Así, y según datos recopilados por la Unió, las interceptaciones de frutas y hortalizas de Egipto con materias activas no autorizadas en la UE o con un LMR superior al permitido, han pasado de 82 rechazos en 2024 a 81 en 2025, lo que supone solo un 1%, y en cítricos de 34 a 30, lo que supone un 4% menos. "La Comisión argumenta su decisión en que las naranjas procedentes de Egipto han sido sometidas a un nivel incrementado de controles desde julio de 2022 a causa del riesgo de residuos de plaguicidas, pero que dado que los controles muestran una mejora en el cumplimiento, el nivel del 20% ya no se considera justificado y la frecuencia tiene que reducirse al 10%", añaden.

Carles Peris, secretario general de la Unió, se muestra tajante: "Cada vez entiendo menos las políticas agrarias europeas que benefician a los países importadores y no sé, por tanto, cómo rebajan la inspección a tenor de unos datos de interceptaciones que además son públicos. No es tolerable que se permitan productos cuyos sistemas de cultivo utilizan materias activas prohibidas en la Unión Europea”, apunta.

Peris indica que “este nuevo aumento en las interceptaciones se produce sin que existan mecanismos de reciprocidad en los estándares de producción entre los productos importados y europeos, sin la adopción de cláusulas espejo y sin ningún tipo de compromiso tampoco de reducción de materias activas en terceros países como se lleva a cabo en la Unión Europea”.

Otras rebajas

Aparte de la reducción de las inspecciones a las naranjas de Egipto, también se hace lo propio a los limones y naranjas de Turquía que pasan del 30 al 20% y a las mandarinas, clementinas, wilkings e híbridos similares que lo hacen del 20 al 10%.

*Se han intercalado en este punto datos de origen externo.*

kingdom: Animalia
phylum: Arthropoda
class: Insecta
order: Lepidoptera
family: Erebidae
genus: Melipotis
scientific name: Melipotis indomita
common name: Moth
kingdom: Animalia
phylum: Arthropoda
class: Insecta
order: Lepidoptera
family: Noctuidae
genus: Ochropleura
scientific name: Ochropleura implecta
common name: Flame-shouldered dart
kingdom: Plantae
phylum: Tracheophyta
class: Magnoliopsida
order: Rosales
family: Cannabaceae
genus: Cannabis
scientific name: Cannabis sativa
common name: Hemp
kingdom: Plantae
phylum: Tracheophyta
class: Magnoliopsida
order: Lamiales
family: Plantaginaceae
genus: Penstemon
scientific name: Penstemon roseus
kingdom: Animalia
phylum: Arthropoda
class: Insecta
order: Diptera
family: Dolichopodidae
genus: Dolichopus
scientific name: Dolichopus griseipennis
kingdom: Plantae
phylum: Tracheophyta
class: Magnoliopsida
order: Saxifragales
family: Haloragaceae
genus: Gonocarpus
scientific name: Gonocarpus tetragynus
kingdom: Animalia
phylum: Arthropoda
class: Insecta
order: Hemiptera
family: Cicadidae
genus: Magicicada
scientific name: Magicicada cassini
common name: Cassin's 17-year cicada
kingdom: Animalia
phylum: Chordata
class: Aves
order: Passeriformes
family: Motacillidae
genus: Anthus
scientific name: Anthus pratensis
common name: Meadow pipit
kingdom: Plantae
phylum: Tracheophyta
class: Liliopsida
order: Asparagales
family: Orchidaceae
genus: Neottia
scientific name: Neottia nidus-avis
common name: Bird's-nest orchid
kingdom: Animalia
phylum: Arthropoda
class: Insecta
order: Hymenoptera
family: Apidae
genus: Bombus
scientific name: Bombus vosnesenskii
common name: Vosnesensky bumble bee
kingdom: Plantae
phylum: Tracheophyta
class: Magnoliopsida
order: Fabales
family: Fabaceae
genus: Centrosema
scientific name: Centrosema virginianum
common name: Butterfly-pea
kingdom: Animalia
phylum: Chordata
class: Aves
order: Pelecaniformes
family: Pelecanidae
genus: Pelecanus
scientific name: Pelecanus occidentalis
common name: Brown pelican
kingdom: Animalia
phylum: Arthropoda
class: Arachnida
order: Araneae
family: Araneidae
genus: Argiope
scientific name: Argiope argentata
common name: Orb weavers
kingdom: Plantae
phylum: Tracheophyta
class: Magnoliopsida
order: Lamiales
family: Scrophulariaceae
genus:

Frente a las "alegrías" de las autoridades comunitarias, la Unió propone incrementar al 50% el control de identidad y físicos a las frutas y hortalizas de los países con mayor número de intercepciones como son Turquía y Egipto. Y para que resulten efectivos reclama que se amplíe el período de estas medidas a 12 meses. Si durante cualquiera de los meses de este período, se observa un incremento del 5% de las alertas en algún producto, la organización plantea el cierre de las importaciones de estos países y de los productos agrícolas con restos de pesticidas no autorizados en la UE o que superen los LMR establecidos.

La organización agraria señala asimismo que la Comisión Europea debería reformularse su política de reducción de materias activas si no es capaz de avanzar en la reciprocidad. “Si determinadas sustancias o productos fitosanitarios son malas aquí para los consumidores, también serán las que nos entran con los productos importados”, indica la organización, quien insiste en que “se obligue a los productos agrícolas importados a entrar con los mismos estándares de producción que los que se nos exige a los agricultores europeos que tenemos cada vez más dificultades para controlar las plagas y unos mayores costes productivos que debemos asumir”.